**Recorded data**:
►

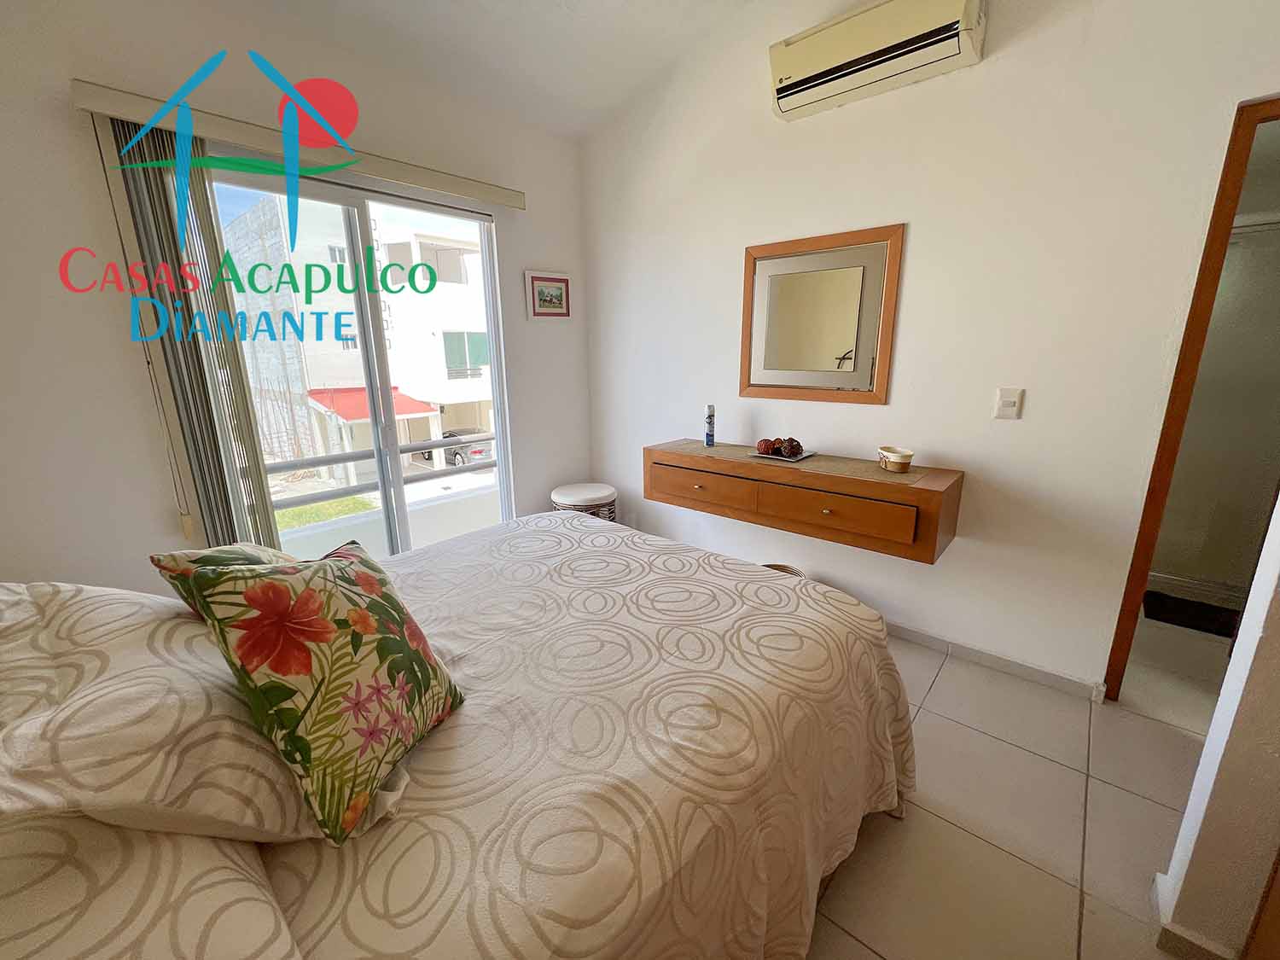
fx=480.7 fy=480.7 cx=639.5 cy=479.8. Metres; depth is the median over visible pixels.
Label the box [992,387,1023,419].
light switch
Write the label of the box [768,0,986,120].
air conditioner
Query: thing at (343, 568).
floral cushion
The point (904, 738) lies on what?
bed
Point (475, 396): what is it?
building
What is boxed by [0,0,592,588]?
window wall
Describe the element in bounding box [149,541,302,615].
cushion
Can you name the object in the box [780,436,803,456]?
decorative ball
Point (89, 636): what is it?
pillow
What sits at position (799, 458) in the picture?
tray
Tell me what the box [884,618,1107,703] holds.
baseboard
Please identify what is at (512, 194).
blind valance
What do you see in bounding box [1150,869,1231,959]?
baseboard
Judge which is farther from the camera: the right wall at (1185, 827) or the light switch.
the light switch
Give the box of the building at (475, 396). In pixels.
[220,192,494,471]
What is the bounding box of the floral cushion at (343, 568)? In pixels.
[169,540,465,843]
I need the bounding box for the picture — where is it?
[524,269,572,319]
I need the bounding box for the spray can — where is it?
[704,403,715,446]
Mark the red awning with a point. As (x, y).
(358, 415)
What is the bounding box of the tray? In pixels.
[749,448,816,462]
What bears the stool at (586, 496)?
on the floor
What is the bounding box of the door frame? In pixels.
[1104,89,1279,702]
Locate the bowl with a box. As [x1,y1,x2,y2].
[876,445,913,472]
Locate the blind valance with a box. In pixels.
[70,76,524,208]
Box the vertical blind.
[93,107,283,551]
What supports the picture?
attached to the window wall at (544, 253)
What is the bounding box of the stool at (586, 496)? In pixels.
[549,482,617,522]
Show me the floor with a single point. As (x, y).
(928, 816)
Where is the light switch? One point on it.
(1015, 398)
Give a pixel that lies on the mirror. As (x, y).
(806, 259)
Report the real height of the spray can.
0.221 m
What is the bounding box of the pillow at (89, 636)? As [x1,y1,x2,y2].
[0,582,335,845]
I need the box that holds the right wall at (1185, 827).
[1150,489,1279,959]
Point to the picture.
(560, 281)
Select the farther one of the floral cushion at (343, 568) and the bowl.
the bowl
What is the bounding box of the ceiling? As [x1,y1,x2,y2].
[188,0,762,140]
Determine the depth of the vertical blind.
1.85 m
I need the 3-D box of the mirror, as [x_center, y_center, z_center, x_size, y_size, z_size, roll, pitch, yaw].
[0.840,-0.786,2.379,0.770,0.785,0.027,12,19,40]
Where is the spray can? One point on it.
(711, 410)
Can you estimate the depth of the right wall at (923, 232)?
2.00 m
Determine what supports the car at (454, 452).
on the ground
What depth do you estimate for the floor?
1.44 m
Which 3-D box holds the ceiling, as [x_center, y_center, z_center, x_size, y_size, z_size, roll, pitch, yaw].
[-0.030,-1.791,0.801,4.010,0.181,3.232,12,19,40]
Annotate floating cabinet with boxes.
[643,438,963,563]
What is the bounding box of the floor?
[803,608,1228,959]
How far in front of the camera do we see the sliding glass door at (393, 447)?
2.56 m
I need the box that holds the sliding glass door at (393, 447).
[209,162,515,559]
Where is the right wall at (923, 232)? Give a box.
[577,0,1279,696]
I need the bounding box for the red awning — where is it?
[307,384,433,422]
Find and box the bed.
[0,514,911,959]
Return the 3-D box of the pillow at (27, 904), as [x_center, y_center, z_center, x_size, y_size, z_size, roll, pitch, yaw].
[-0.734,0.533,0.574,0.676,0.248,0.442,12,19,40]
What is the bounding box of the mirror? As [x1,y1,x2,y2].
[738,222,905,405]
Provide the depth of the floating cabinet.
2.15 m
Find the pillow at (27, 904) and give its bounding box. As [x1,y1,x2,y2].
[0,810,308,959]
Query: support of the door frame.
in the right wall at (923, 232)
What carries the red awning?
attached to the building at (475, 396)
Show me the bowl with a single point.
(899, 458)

◄

**Prompt**:
Return each entry above unchanged. Leave the pictures out.

**Answer for the task**:
fx=480.7 fy=480.7 cx=639.5 cy=479.8. Metres; depth is the median over visible pixels.
Label the box [992,387,1023,419].
light switch
Write the label of the box [768,0,986,120].
air conditioner
Query: thing at (343, 568).
floral cushion
The point (904, 738) lies on what?
bed
Point (475, 396): what is it?
building
What is boxed by [0,0,592,588]?
window wall
Describe the element in bounding box [149,541,302,615].
cushion
Can you name the object in the box [780,436,803,456]?
decorative ball
Point (89, 636): what is it?
pillow
What sits at position (799, 458) in the picture?
tray
Tell me what the box [884,618,1107,703] holds.
baseboard
Please identify what is at (512, 194).
blind valance
What do you see in bounding box [1150,869,1231,959]?
baseboard
Judge which is farther from the camera: the right wall at (1185, 827) or the light switch.
the light switch
Give the box of the building at (475, 396). In pixels.
[220,192,494,471]
What is the bounding box of the floral cushion at (343, 568)? In pixels.
[169,540,465,843]
I need the bounding box for the picture — where is it?
[524,269,572,319]
I need the bounding box for the spray can — where is it?
[704,403,715,446]
Mark the red awning with a point. As (x, y).
(358, 415)
What is the bounding box of the tray? In pixels.
[749,448,816,462]
What bears the stool at (586, 496)?
on the floor
What is the bounding box of the door frame? In pixels.
[1104,89,1279,702]
Locate the bowl with a box. As [x1,y1,x2,y2].
[876,445,913,472]
Locate the blind valance with a box. In pixels.
[70,76,524,208]
Box the vertical blind.
[93,107,283,551]
What supports the picture?
attached to the window wall at (544, 253)
What is the bounding box of the stool at (586, 496)? In pixels.
[549,482,617,522]
Show me the floor with a single point. As (x, y).
(928, 816)
Where is the light switch? One point on it.
(1015, 398)
Give a pixel that lies on the mirror. As (x, y).
(806, 259)
Report the real height of the spray can.
0.221 m
What is the bounding box of the pillow at (89, 636)? As [x1,y1,x2,y2].
[0,582,335,845]
I need the box that holds the right wall at (1185, 827).
[1150,489,1279,959]
Point to the picture.
(560, 281)
Select the farther one of the floral cushion at (343, 568) and the bowl.
the bowl
What is the bounding box of the ceiling? As [x1,y1,x2,y2].
[188,0,762,140]
Determine the depth of the vertical blind.
1.85 m
I need the 3-D box of the mirror, as [x_center, y_center, z_center, x_size, y_size, z_size, roll, pitch, yaw].
[0.840,-0.786,2.379,0.770,0.785,0.027,12,19,40]
Where is the spray can? One point on it.
(711, 410)
Can you estimate the depth of the right wall at (923, 232)?
2.00 m
Determine what supports the car at (454, 452).
on the ground
What depth do you estimate for the floor?
1.44 m
Which 3-D box holds the ceiling, as [x_center, y_center, z_center, x_size, y_size, z_size, roll, pitch, yaw].
[-0.030,-1.791,0.801,4.010,0.181,3.232,12,19,40]
Annotate floating cabinet with boxes.
[643,438,963,563]
What is the bounding box of the floor?
[803,608,1228,959]
How far in front of the camera do we see the sliding glass door at (393, 447)?
2.56 m
I need the box that holds the sliding glass door at (393, 447).
[209,162,515,559]
Where is the right wall at (923, 232)? Give a box.
[577,0,1279,696]
I need the bounding box for the red awning — where is it?
[307,384,433,422]
Find and box the bed.
[0,514,911,959]
Return the 3-D box of the pillow at (27, 904), as [x_center, y_center, z_center, x_size, y_size, z_size, roll, pitch, yaw].
[-0.734,0.533,0.574,0.676,0.248,0.442,12,19,40]
What is the bounding box of the mirror? As [x1,y1,x2,y2].
[738,222,905,405]
Provide the depth of the floating cabinet.
2.15 m
Find the pillow at (27, 904) and give its bounding box. As [x1,y1,x2,y2].
[0,810,308,959]
Query: support of the door frame.
in the right wall at (923, 232)
What carries the red awning?
attached to the building at (475, 396)
Show me the bowl with a single point.
(899, 458)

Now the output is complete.